### Goal 1
Does each statement agree with the eigenvalue FAQ? (a) Eigenvectors change direction when a linear transformation is applied. (b) The characteristic equation sets the determinant of A - λI to zero. (c) Eigenvectors are found before eigenvalues. Answer yes or no for each, quoting the deciding words.
### Goal 2
According to the eigenvalue FAQ, into what equation is each eigenvalue substituted to find the eigenvectors?
### Goal 3
Resume the eigenvalue FAQ after its final sentence.

### Excerpt
====

FAQ: Find Eigenvalues & Eigenvectors for Exercise 3 (2), Explained!

What are eigenvalues and eigenvectors?

Eigenvalues are scalars that indicate how much the corresponding eigenvectors are stretched or compressed during a linear transformation. Eigenvectors are non-zero vectors that change only in scale (not direction) when a linear transformation is applied.

How do you find the eigenvalues of a matrix?

To find the eigenvalues of a matrix, you need to solve the characteristic equation, which is obtained by subtracting λ times the identity matrix from the original matrix and setting the determinant to zero: det(A - λI) = 0. The solutions to this equation are the eigenvalues.

How do you find the eigenvectors once you have the eigenvalues?

Once the eigenvalues are found, the eigenvectors can be determined by substituting each eigenvalue back into the equation (A - λI)v = 0, where A is the original matrix, λ is the eigenvalue, I is the identity matrix, and v is the eigenvector. Solve this system of linear equations to find the eigenvectors.

====

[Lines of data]
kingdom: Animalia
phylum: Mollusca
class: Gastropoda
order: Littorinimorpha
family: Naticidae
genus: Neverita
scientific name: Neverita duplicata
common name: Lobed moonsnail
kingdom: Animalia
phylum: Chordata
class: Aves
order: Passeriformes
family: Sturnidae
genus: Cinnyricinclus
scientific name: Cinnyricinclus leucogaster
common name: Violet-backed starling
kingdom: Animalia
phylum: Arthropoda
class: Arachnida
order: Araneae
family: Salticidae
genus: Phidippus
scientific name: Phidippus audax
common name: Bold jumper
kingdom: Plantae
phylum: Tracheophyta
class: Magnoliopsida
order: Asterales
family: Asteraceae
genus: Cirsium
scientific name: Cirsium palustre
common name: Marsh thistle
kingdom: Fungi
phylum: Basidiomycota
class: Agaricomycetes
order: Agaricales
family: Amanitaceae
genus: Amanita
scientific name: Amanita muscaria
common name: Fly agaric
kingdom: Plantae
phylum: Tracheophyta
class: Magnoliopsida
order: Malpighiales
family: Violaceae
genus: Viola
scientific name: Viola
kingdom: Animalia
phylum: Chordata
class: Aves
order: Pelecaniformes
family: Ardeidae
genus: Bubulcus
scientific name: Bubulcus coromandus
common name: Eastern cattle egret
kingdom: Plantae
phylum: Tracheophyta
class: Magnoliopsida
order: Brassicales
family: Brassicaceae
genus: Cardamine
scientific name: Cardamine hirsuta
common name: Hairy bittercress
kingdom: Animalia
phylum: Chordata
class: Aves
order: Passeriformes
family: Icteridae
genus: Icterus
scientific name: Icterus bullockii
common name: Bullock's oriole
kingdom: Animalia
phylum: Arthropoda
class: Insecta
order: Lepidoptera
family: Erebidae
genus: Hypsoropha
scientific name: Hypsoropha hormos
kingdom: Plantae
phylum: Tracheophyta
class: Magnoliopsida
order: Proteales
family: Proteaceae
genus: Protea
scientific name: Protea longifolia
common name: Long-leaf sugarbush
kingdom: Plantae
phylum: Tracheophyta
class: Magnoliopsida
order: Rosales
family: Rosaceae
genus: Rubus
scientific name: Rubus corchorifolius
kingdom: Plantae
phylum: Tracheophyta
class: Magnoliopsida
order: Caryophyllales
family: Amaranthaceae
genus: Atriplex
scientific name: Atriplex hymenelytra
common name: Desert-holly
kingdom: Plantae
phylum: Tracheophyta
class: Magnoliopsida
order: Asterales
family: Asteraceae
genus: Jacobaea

====

### Task response 1
(a) No: "change only in scale (not direction)"
(b) Yes: "setting the determinant to zero: det(A - λI) = 0"
(c) No: "Once the eigenvalues are found, the eigenvectors can be determined"

### Task response 2
(A - λI)v = 0

### Task response 3
What is the significance of eigenvalues and eigenvectors in practical applications?

Eigenvalues and eigenvectors have significant applications in various fields such as physics, engineering, computer science, and economics. They are used in stability analysis, vibration analysis, facial recognition, principal component analysis (PCA) in statistics, and solving differential equations, among others.

Can a matrix have complex eigenvalues and eigenvectors?

Yes, a matrix can have complex eigenvalues and eigenvectors, especially if the matrix is not symmetric. Complex eigenvalues often occur in systems exhibiting oscillatory behavior or in certain transformations in the complex plane.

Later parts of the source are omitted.